Why? New England — including Vermont, New Hampshire, Maine, Massachusetts, Connecticut, and Rhode Island — is the only part of the country that has constrained supplies of natural gas. This constraint is largely self-induced by “above-ground” political issues. Local and state opposition have blocked a number of natural gas pipelines in recent years, with the result that the region hasn’t benefited from the gas production growth in the Marcellus shale formation in nearby Pennsylvania
This means that the 50,000 miles of U.S. natural gas pipelines built during the past decade largely skipped New England, leaving the region with the highest electricity prices in the United States.
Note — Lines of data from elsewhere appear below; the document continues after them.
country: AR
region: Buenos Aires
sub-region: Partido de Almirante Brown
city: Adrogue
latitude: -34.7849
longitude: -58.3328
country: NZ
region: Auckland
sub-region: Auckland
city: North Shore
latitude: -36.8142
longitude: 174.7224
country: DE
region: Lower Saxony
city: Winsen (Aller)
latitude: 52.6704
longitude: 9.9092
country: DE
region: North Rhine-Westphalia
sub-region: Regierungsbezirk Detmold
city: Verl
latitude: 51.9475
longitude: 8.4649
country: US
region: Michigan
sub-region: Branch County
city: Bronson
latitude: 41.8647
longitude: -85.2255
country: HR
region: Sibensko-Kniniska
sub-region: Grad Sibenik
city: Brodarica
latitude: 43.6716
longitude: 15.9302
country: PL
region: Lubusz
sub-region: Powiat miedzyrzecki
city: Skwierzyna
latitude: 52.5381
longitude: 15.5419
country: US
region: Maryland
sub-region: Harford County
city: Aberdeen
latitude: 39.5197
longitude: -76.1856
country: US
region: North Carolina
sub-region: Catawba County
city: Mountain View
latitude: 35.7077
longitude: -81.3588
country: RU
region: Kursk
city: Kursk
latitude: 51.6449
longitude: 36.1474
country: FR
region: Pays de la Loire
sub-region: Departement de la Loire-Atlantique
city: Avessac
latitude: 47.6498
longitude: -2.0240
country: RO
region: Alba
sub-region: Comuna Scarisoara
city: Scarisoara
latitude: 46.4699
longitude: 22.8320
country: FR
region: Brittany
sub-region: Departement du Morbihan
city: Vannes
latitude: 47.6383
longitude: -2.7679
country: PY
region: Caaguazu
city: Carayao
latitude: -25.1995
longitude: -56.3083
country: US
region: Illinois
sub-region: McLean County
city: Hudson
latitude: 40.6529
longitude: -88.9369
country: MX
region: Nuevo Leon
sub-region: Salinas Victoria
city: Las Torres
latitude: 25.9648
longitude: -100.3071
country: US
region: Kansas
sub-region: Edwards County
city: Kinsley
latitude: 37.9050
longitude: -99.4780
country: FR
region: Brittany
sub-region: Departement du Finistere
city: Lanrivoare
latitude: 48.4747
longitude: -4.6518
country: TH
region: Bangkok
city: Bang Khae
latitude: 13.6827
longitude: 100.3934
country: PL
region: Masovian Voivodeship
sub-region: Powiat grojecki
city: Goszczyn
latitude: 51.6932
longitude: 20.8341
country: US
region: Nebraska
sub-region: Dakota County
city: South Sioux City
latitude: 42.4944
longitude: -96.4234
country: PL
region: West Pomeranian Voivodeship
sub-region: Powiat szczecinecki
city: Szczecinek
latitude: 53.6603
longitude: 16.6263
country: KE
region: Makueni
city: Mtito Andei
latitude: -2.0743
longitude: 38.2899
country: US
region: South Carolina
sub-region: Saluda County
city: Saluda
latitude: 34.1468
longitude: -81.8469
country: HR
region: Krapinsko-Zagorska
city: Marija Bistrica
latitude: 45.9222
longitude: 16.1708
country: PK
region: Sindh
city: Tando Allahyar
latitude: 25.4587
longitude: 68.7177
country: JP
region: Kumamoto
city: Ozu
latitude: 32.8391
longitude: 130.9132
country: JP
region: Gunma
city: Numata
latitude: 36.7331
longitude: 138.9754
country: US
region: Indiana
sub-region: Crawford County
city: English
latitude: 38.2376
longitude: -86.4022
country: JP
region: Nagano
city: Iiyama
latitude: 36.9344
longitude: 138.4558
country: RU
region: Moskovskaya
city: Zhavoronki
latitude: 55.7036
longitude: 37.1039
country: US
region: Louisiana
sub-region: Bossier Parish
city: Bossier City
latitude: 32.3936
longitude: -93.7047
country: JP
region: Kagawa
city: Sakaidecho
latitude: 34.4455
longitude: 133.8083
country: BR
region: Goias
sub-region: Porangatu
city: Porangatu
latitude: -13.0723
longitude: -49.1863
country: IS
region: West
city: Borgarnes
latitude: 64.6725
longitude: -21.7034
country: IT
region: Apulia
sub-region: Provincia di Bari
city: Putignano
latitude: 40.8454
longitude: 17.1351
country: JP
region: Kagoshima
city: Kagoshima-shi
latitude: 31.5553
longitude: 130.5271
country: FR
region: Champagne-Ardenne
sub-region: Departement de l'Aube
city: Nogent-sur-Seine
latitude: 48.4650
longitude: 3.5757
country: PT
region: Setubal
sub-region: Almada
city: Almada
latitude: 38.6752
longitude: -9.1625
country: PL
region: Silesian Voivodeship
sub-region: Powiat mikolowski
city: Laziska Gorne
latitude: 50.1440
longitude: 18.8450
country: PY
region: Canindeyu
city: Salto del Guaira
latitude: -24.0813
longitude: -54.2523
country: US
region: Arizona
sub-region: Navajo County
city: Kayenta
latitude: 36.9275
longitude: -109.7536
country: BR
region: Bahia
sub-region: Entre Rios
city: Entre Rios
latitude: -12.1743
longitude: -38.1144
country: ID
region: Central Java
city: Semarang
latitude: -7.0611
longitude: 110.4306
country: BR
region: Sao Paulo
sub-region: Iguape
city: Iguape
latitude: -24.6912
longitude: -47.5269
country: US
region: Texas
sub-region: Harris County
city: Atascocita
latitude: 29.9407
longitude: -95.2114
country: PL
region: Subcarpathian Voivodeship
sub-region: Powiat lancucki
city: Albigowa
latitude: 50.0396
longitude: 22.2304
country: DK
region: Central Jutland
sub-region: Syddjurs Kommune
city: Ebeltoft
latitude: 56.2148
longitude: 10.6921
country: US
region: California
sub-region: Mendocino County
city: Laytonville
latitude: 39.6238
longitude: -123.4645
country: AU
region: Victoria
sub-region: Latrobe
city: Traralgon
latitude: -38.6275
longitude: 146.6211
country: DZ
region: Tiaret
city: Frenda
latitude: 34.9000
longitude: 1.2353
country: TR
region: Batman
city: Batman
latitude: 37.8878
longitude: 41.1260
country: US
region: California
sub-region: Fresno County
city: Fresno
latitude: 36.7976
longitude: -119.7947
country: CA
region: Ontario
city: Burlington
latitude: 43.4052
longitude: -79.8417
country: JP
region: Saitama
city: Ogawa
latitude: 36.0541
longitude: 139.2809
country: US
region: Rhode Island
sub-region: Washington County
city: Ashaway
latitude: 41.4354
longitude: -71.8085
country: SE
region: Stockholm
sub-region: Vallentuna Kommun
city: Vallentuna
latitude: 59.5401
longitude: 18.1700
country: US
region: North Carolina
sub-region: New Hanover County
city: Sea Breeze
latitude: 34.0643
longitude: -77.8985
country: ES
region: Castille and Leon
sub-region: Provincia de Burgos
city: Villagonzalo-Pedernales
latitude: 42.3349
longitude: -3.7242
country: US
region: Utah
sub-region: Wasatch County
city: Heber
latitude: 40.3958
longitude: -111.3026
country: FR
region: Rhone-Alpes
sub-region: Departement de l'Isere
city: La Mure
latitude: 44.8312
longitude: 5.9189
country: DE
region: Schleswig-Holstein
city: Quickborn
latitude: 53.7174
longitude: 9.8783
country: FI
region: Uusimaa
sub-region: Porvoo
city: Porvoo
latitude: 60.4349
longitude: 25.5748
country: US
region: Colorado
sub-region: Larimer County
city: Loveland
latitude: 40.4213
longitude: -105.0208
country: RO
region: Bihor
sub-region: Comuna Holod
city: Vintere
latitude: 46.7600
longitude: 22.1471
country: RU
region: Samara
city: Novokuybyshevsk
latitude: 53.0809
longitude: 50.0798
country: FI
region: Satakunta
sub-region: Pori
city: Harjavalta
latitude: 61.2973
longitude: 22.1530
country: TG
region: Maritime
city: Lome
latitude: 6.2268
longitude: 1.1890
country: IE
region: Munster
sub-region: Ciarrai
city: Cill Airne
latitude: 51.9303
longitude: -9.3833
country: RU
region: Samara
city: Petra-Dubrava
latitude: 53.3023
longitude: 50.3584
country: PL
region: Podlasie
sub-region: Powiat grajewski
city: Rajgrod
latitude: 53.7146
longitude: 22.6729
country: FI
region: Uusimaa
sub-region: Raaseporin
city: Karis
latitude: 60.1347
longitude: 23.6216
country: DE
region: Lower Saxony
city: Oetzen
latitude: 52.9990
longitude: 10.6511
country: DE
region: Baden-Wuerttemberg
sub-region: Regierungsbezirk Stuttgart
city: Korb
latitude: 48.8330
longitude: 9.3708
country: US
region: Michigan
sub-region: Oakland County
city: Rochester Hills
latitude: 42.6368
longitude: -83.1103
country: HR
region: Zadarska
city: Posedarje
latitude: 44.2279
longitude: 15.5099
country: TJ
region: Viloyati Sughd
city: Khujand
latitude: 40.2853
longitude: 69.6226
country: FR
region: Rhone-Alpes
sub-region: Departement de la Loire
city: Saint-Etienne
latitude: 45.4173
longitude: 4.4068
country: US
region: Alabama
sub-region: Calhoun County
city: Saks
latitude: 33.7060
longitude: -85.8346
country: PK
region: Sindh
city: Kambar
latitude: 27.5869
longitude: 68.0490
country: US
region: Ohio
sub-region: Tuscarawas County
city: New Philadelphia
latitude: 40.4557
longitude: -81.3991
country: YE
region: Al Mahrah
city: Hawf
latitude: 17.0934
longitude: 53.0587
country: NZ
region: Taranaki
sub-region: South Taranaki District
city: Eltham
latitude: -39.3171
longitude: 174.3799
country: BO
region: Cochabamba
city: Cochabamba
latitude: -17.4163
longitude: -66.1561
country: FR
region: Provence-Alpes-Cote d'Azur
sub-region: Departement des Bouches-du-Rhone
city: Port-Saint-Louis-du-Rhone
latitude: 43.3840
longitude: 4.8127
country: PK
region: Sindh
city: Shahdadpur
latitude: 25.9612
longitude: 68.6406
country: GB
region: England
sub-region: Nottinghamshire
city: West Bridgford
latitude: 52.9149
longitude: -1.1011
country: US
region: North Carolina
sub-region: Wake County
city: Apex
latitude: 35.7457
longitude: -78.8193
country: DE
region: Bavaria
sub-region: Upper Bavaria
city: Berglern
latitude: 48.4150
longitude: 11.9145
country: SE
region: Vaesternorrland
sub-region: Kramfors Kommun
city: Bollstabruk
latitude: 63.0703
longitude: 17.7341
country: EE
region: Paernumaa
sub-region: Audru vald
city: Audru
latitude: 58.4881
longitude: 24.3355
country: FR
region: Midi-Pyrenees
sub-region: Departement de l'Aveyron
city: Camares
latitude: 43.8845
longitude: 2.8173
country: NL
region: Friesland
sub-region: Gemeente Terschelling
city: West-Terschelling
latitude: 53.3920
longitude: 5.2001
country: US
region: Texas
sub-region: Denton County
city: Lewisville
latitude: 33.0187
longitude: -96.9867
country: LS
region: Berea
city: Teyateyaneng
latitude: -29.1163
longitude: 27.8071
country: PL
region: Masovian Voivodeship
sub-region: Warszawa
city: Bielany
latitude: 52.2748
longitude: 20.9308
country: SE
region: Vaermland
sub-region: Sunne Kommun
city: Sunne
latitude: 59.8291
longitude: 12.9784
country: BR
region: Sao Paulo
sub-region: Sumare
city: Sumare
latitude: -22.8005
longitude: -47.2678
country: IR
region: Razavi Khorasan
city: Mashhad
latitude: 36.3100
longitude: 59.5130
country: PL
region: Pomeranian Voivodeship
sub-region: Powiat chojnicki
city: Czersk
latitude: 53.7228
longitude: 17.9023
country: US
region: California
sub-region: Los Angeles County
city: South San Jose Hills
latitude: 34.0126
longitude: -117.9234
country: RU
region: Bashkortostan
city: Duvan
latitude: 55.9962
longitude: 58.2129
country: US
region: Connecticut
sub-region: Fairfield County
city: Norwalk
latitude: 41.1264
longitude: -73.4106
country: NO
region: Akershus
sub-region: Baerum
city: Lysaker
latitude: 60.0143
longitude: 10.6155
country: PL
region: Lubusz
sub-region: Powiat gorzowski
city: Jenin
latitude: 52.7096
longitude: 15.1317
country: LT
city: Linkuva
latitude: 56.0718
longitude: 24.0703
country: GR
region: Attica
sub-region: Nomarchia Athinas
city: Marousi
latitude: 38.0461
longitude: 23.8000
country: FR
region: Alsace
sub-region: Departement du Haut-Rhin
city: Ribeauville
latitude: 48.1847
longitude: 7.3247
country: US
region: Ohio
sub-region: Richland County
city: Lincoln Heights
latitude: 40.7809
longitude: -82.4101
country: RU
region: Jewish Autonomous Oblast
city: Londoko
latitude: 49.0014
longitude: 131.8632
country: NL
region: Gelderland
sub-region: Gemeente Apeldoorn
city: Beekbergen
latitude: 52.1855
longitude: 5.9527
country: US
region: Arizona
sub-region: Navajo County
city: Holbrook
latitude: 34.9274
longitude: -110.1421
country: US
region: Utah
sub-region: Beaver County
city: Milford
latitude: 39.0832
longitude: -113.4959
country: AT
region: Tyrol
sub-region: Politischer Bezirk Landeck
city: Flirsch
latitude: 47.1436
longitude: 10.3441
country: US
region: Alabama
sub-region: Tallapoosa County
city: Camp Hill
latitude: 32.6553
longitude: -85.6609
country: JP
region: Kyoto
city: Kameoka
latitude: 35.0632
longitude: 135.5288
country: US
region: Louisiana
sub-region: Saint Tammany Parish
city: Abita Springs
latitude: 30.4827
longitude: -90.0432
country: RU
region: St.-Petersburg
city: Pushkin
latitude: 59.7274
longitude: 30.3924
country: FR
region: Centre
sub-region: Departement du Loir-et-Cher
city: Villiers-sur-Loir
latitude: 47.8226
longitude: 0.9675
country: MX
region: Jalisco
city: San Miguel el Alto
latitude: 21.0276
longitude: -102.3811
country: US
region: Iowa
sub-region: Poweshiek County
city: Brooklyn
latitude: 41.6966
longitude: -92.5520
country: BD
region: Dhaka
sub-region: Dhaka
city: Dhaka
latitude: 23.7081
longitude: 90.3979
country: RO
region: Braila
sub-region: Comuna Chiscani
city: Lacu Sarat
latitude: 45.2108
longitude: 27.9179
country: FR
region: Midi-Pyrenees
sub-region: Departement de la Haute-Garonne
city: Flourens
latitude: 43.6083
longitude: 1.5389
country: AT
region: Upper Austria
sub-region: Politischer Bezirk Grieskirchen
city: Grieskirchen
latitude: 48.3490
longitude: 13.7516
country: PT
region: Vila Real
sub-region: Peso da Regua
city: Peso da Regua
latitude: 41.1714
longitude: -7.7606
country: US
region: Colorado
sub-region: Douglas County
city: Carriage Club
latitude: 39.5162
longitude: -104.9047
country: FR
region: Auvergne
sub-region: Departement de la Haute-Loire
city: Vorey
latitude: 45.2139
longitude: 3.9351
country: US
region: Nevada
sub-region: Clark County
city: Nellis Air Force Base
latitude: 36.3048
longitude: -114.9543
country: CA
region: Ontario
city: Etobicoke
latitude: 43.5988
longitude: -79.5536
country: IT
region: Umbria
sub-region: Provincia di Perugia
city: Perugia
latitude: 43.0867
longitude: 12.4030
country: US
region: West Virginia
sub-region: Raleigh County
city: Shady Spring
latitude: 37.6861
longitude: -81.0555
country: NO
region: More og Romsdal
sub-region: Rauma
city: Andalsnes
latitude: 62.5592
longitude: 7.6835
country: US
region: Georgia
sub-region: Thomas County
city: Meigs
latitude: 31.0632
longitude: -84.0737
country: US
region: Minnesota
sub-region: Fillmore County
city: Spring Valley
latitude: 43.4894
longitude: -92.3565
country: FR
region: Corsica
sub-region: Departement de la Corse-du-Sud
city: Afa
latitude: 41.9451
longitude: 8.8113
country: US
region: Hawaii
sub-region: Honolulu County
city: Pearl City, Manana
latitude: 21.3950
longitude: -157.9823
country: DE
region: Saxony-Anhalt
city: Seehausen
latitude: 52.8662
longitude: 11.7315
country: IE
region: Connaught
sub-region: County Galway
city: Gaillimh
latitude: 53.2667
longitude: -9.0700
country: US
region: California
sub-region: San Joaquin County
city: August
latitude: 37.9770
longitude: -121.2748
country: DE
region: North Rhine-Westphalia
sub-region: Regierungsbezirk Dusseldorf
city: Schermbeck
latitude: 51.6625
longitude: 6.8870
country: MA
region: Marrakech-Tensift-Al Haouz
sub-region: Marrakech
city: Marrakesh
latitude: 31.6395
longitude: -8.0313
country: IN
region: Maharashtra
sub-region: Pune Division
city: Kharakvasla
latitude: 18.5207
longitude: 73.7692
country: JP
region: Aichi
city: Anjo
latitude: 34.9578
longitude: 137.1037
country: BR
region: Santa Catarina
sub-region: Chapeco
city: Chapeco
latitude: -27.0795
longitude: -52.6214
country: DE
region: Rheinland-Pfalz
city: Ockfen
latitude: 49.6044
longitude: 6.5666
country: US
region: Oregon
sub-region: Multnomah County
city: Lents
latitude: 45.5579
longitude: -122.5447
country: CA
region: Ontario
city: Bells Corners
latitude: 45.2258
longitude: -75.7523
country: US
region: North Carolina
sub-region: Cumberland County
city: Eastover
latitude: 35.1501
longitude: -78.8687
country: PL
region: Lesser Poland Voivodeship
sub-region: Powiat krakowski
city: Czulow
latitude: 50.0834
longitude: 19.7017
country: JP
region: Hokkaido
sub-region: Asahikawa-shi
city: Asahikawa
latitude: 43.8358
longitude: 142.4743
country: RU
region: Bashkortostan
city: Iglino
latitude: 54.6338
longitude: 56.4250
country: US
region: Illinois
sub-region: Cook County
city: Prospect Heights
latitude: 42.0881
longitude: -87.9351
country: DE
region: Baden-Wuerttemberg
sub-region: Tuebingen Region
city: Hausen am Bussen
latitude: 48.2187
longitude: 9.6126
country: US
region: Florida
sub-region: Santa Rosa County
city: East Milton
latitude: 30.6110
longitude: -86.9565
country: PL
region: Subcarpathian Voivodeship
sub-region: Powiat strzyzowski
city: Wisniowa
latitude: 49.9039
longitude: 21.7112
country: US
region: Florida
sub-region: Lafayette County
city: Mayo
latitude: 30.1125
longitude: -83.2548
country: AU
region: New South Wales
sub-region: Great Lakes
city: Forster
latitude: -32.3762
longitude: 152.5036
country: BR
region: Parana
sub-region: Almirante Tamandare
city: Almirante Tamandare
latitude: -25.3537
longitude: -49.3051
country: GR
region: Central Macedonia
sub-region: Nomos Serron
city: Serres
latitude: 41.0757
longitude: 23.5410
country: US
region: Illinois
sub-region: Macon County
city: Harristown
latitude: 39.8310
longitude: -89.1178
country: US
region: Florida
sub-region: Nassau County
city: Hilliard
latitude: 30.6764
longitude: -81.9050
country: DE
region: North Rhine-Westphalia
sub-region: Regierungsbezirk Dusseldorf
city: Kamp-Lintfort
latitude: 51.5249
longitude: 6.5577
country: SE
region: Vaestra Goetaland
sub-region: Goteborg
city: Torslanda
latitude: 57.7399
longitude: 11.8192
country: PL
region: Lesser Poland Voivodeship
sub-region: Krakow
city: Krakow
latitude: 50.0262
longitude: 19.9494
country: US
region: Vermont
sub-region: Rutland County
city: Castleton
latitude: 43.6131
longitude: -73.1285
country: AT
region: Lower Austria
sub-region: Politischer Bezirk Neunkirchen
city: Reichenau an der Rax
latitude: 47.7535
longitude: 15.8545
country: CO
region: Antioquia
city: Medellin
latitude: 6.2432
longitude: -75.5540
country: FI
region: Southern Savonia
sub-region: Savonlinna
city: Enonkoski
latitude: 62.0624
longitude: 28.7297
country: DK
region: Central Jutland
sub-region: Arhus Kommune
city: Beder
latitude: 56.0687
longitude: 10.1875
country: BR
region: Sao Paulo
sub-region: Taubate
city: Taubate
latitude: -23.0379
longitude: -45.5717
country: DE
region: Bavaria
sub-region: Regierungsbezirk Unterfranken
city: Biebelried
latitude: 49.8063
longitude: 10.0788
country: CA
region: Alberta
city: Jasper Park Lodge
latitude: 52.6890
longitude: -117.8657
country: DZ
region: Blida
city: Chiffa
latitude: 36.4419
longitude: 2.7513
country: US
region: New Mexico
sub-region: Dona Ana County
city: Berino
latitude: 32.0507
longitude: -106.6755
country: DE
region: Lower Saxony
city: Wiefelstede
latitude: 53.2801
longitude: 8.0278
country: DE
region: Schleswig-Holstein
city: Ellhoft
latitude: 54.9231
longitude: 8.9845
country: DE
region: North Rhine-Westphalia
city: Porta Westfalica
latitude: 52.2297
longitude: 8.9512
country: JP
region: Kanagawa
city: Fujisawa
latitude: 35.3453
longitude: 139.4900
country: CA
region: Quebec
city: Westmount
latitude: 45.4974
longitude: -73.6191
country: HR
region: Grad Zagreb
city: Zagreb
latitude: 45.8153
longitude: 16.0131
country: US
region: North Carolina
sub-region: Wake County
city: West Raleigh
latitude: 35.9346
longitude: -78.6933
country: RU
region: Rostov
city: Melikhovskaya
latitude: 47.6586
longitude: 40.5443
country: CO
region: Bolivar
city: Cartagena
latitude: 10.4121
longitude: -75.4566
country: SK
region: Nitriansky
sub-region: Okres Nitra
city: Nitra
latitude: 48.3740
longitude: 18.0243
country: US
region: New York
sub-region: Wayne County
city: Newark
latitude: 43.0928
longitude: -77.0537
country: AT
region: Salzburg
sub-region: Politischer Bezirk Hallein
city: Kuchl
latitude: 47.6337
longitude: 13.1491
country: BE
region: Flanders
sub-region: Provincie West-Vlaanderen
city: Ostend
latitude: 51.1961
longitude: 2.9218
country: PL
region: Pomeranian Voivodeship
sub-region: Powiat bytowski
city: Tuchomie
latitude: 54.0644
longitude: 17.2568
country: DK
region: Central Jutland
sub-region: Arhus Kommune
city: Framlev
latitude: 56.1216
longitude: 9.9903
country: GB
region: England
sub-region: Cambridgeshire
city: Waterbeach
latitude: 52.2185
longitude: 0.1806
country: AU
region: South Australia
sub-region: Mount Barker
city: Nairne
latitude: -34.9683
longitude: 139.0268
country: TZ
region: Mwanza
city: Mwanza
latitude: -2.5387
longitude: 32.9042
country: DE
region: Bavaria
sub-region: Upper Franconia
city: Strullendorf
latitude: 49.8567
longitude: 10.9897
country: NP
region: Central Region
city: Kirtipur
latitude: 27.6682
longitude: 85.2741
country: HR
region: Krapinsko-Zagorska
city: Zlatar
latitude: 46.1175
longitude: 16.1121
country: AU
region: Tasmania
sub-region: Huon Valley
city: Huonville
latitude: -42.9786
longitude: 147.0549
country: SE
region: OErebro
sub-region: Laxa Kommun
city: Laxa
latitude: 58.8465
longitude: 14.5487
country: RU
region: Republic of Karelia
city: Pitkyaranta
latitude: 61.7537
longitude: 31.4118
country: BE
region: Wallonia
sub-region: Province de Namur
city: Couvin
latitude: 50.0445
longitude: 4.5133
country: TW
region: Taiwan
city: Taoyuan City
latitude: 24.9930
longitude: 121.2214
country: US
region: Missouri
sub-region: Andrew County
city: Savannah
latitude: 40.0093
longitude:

A study by the U.S. Chamber of Commerce found residents in the Northeast pay 44 percent more than the national average for electricity and 29 percent more for natural gas. Industrial users of electricity pay 60 percent more than the national average, according to the Chamber.
I hope their sacrifices aren’t for naught which they may be if the natural gas is replaced by burning wood pellets grown in a non-sustainable manner which is what the Germans did.